Reading the menu I have to say my heart sank. It sounded like one of those over ambitious excursions into fusion food of which the French are over fond. But Cyril Laugier has spent a good deal of time travelling - to Turkey, North Africa and Mauritius - and really has an extraordinarily sure-footed sense of what works.

The set six course (but no choice) menu is a bargain at 45 euros. Given that most chefs would go for a ‘greatest hits’ approach in terms of ingredients but Laugier kicked off with an improbably delicious starter of pan-fried apple spiced with caraway served with shallots flavoured with dill, peppered whipped cream and caviar d’Aquitaine. This and the succeeding course (marinated langoustine with honey, sesame, soya and fresh coriander and a pure of physalis - Cape gooseberry) both worked really well with the half bottle of rich buttery Macon Viré-Clessé 2002 from E.J. Thevenet we had ordered (Macon being a mere five kilometres or so to the north).

Our venture into Beaujolais - a half of 2006 Saint Amour from Denis Barbelet - was less successful with our umami-rich main course of stuffed chicken leg with chervil and - would you believe - cacao served with a ravioli of yellow carrots, pinenuts and aniseed and a chicken and pinenut oil bouillon (the latter a triumph - I must find out a way to recreate that). The wine was just too young and sharp.

But it managed quite well with the stylishly presented cheese slate with a Chèvre de Valençay, Brillat Savarin and Mont d’Or with a dusting of paprika, a mirabelle (plum) pure and cumin seed-impregnated breadstick.

The two desserts were also quite lovely - an orange salad with fresh turmeric, sage ice cream and a grain mustard sabl and a pain d’epice with a saffron-flavoured sorbet and lemon cream. I’d have liked to have been offered a sweet wine with these - their wine service could do with improving. In fact the only downside is that service overall is a bit slow.

Breakfast carries on in a similar vein with the most gorgeous home made jams and lemon curd and homemade vanilla yoghurt.
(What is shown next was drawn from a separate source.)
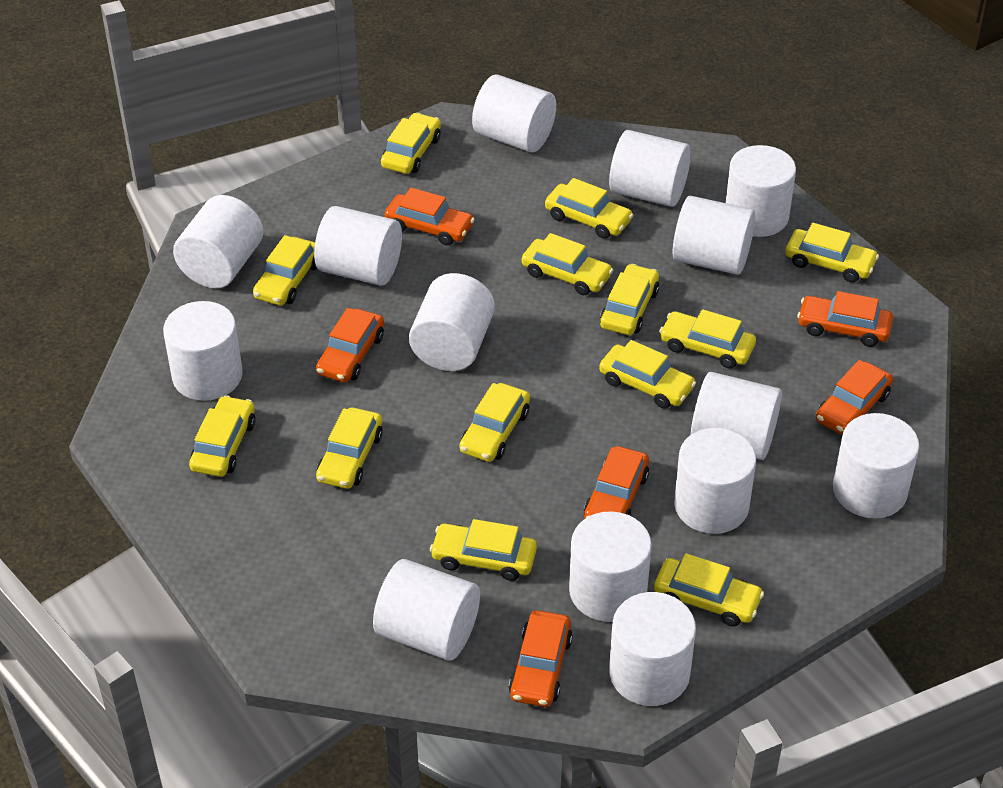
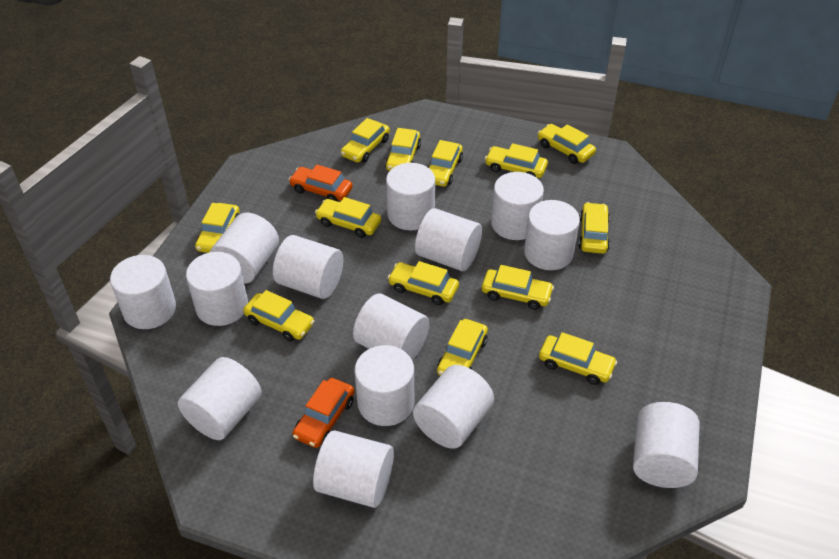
orange car: [316,308,384,382] [385,188,475,246] [509,610,573,707] [584,446,649,519] [797,291,893,347] [816,360,893,435] = 6 -> [289,165,353,201] [293,378,354,448] = 2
Why Laugier, who has been cooking here for 11 years, doesn’t have a Michelin star is beyond me and says a lot more about the shortcomings of Michelin than it does about him.

The hotel is also a delight to stay in as you can see below and from the website. Apparently all the rooms have been designed and the furnishings chosen by Laugier and his wife Valrie. Our large suite of a room (Paprika) with its open plan bathroom cost a very reasonable 135 euros.

All in all a great find - both for a Beaujolais lover or a couple in search of a romantic weekend.